Estaco, titubeante e fraco,
Ignorando por completo
O irrevogável destino da mão:
Sem ter certeza se o solto
Ou se, por suave compaixão,
Rompo seu fino pescoço,
Silencio de vez
Seu canto
Sem ouvinte...
***
[Dos: POEMAS DO ESTOQUE]
[Um adendo (coisa que normalmente me recuso a fazer): Escrito originalmente par ao livro "A Minha Idade de Cristo - Poemas crucificados e poemas ressurretos". Resisti a publicá-lo por muito tempo. Hoje ele me pegou de jeito e não houve como me esquivar. Ele mandou, eu obedeci (como sempre o faço, aliás) Creio que a concessão se deve ao fato de seu sentido ter esmaecido com a criação de >NO ESPELHO<, mas nunca saberei ao certo, por isso cedi. E se posso pedir algo, me permitam, peço: ouçam a canção. Ouçam-na.]
6 comentários:
Agnaldo, meu querido amigo, grande poeta
Acho impossível que um poema consiga ser mais lindo do que este!
Li, reli e vou ficar aqui a ler, porque cada verso me impressionou demais...
Ah, essa gaiola, esse passarinho, esse gato, cada um com suas misteriosas características...
Ah, o poeta, ele mesmo gaiola, passarinho, gato...
Demais, meu querido!
Falta-me um jeito bastante bom, para dizer o que penso.
Abraço bem apertado, Agnaldo!
Poemas do estoque. Estoque de ouro.
bom dia Poeta Agnaldo. O poema é lindo, mas a imagem da gaiola me inibe. Tenho claustro rs. Amo ir e vir.

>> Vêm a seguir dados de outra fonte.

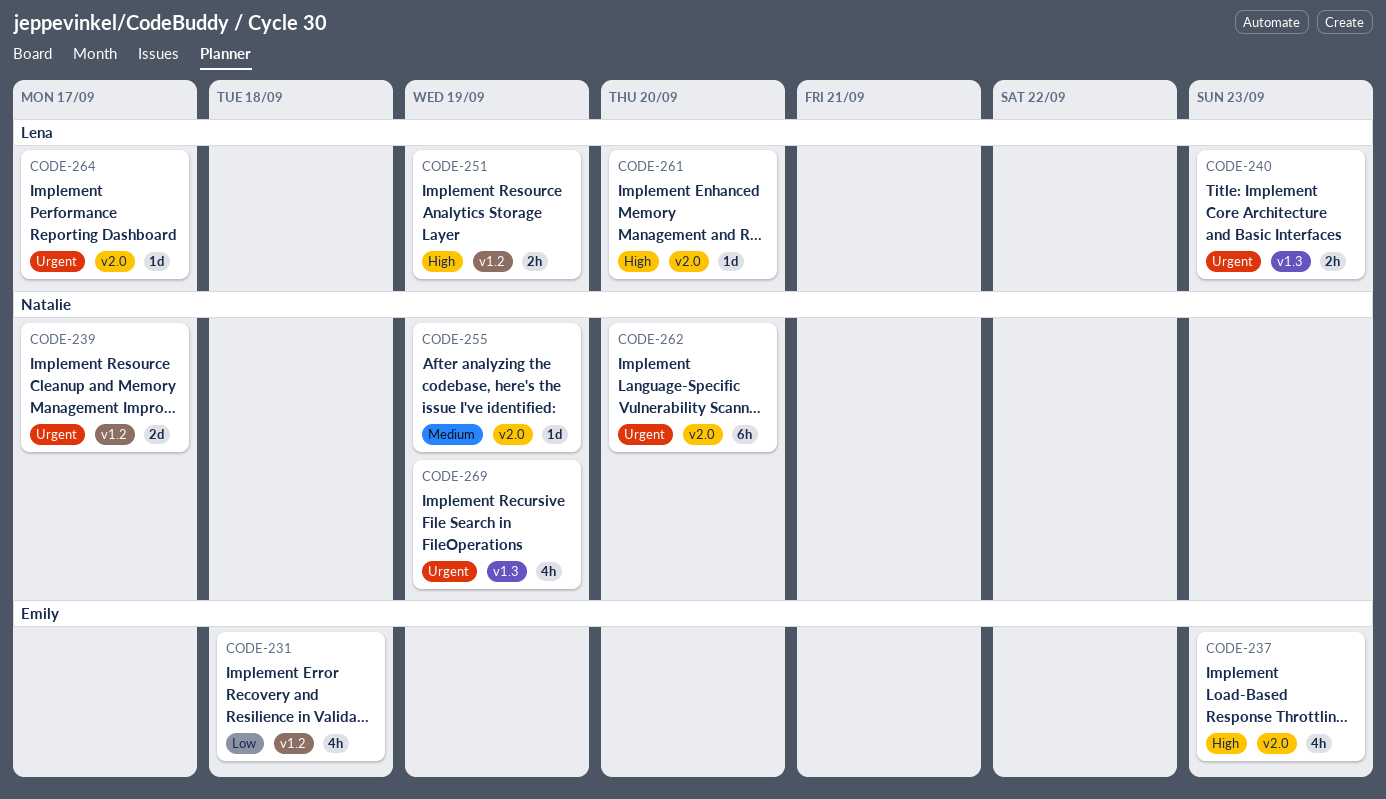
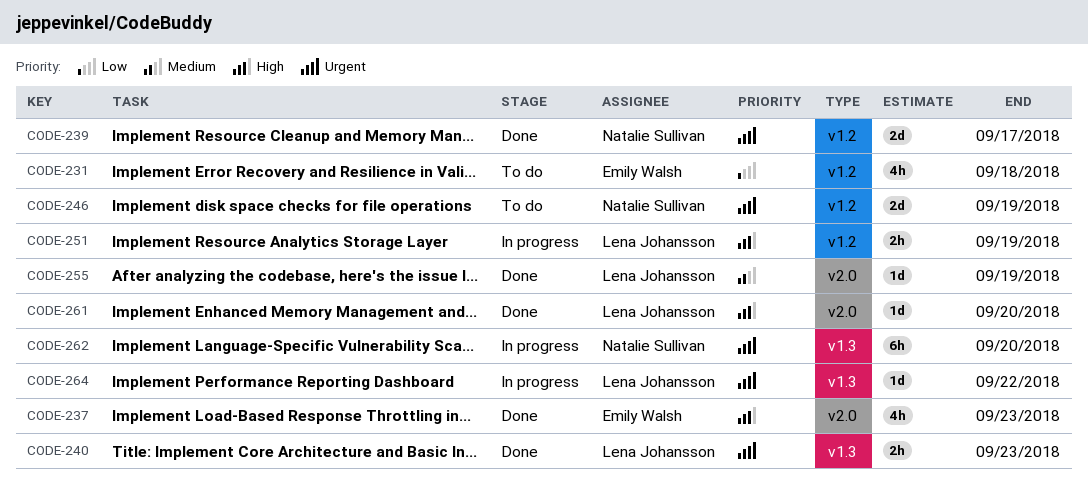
CODE-246: none -> present
CODE-255, owner: Natalie Sullivan -> Lena Johansson
CODE-262, label: v2.0 -> v1.3
CODE-264, label: v2.0 -> v1.3
CODE-264, due: Sep 17 -> Sep 22
CODE-269: present -> none

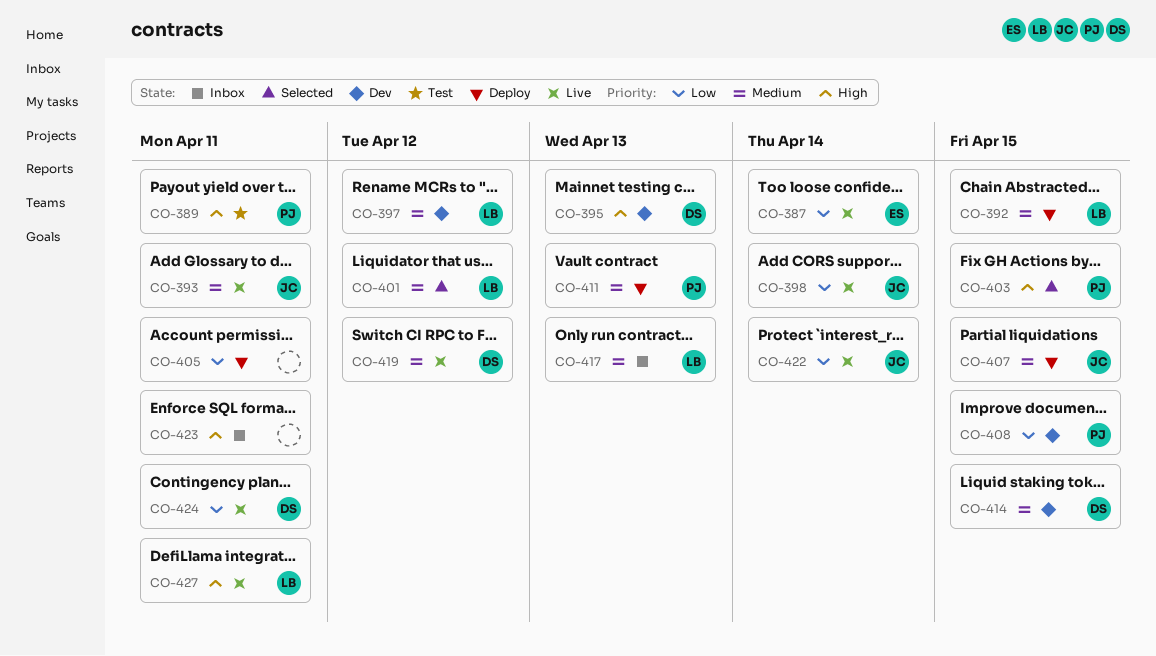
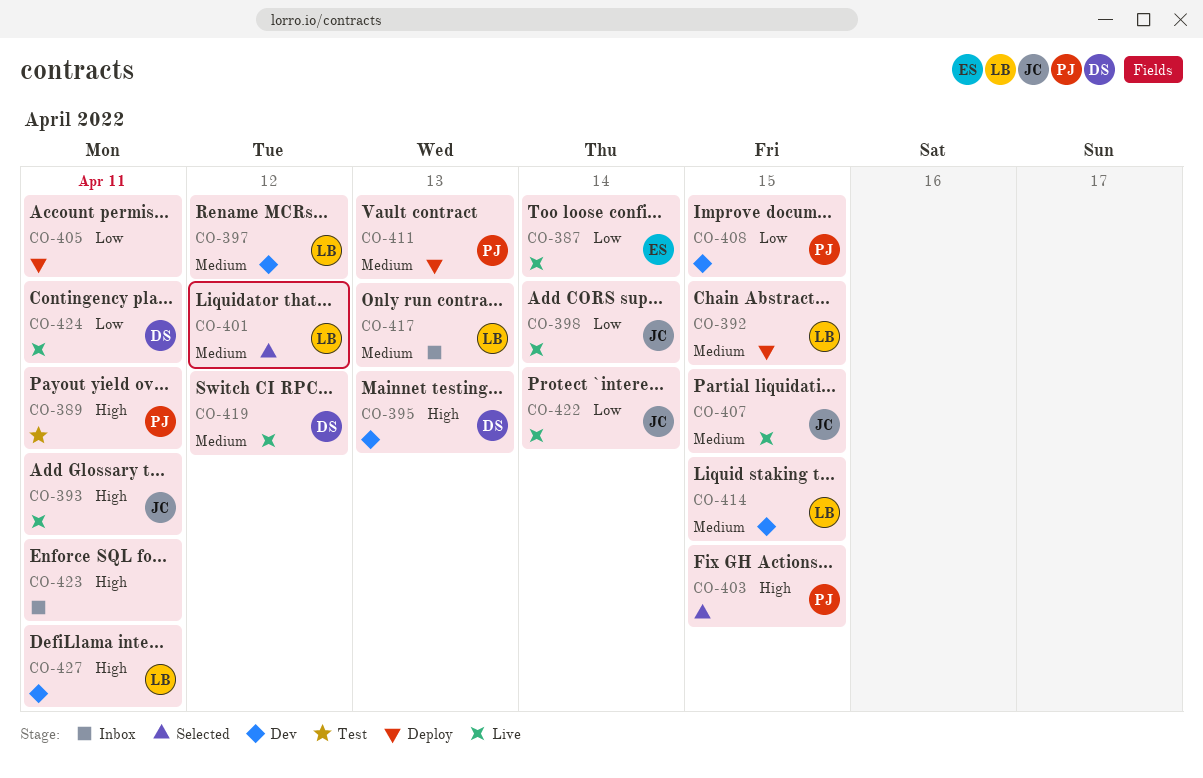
CO-393, priority: Medium -> High
CO-407, status: Deploy -> Live
CO-414, owner: DS -> LB
CO-427, status: Live -> Dev

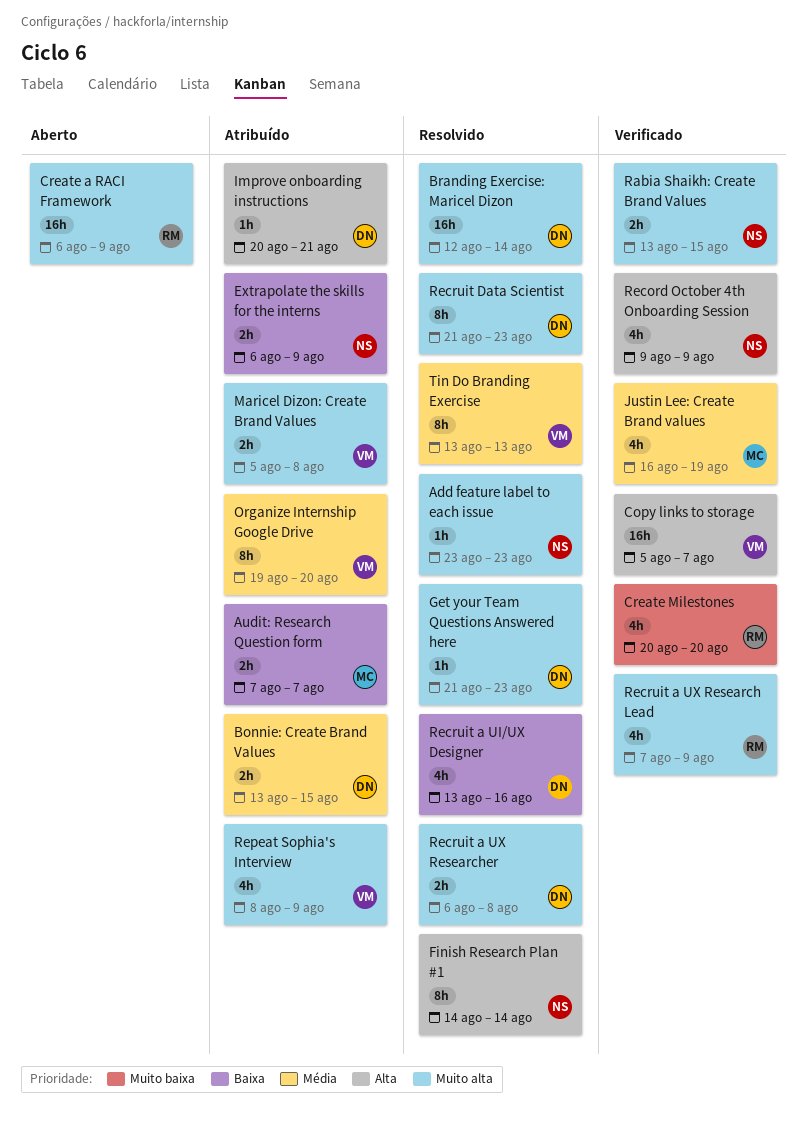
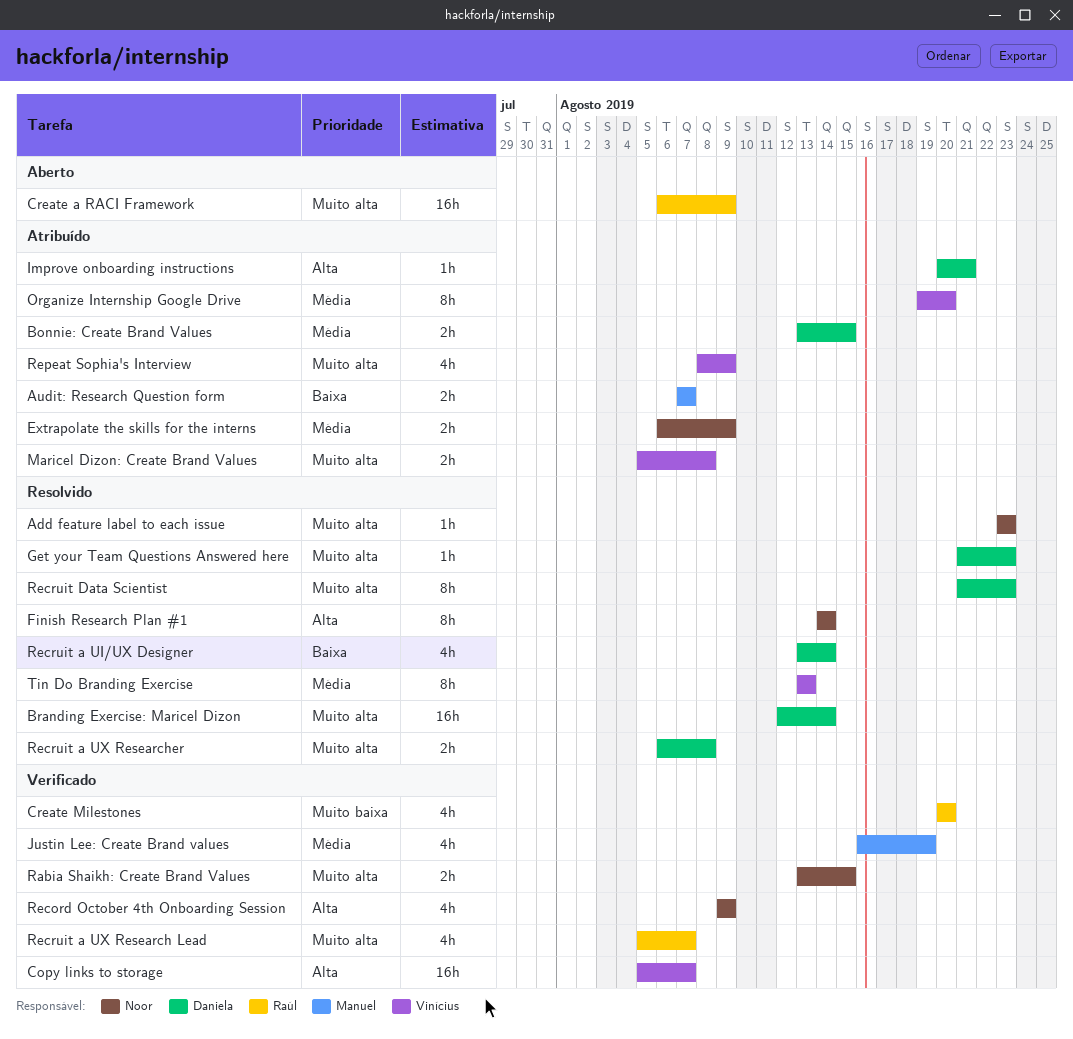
Extrapolate the skills for the interns, priority: Baixa -> Média
Recruit a UI/UX Designer, due: Aug 16 -> Aug 14
Recruit a UX Research Lead, start: Aug 7 -> Aug 5
Recruit a UX Research Lead, due: Aug 9 -> Aug 7

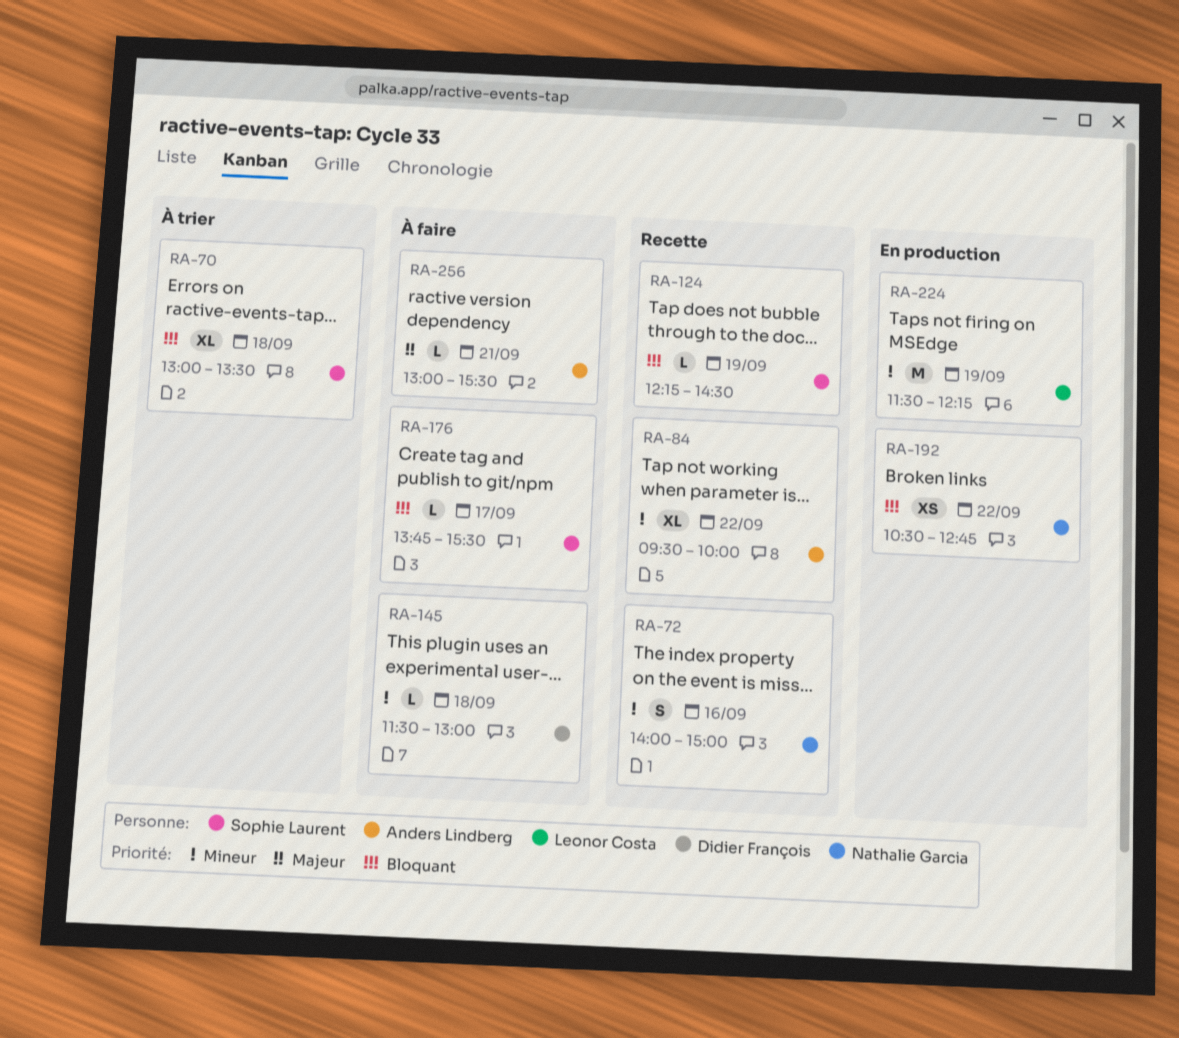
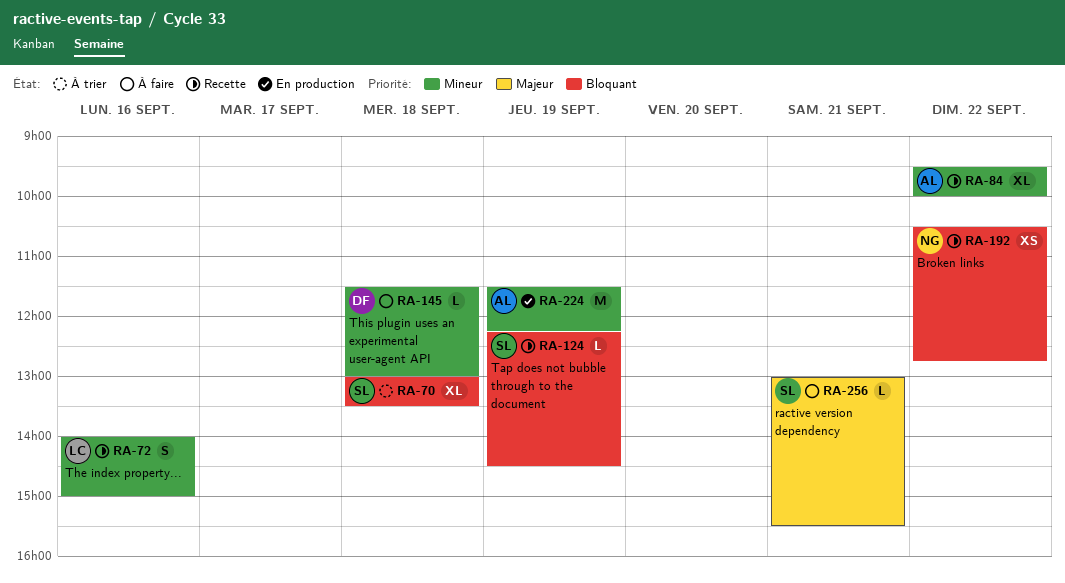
RA-72, owner: Nathalie Garcia -> Leonor Costa
RA-176: present -> none
RA-192, status: En production -> Recette
RA-224, owner: Leonor Costa -> Anders Lindberg
RA-256, owner: Anders Lindberg -> Sophie Laurent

Adoro a liberdade.
Boa semana.
Zélia,
Como sempre te digo, fique o quanto quiser. Se aproprie, recrie os significados... O importante é sentir sua sombra, o cheiro de suas palavras e a delicadeza de seus passos suaves.
Venha e fique.
Super beijo.
Eliane querida,
Olha, a gaiola é peculiar a todos nós, se é que isso é possível.
Alguns a tem para fora, outros para dentro. Os pássaros é que são importantes. Especialmente os que estão livres.
Super beijo.
crime é aprisionar versos assim, Agnaldo.
Sinto que trazendo o poema à frente do espelho, vc resgatou
um pouco mais de si.
Davis Gilmour nessa canção, é um pássaro raro; é de uma nostalgia, Agnaldo, ouvir as frases do cello,
as vozes...por favor, vc pode postar esse vídeo na pg do orkut?
Eu sou neander e tal, não sei o básico. Beijos admirados
Neuzza querida,
Ah, Neuzza... Os versos que escondo... (Não escondo de todo mundo, graças a Deus)...
Super beijo.
P.S. Vou tentar baixar o vídeo no orkut, mas também não sou dos melhores em "orkutês".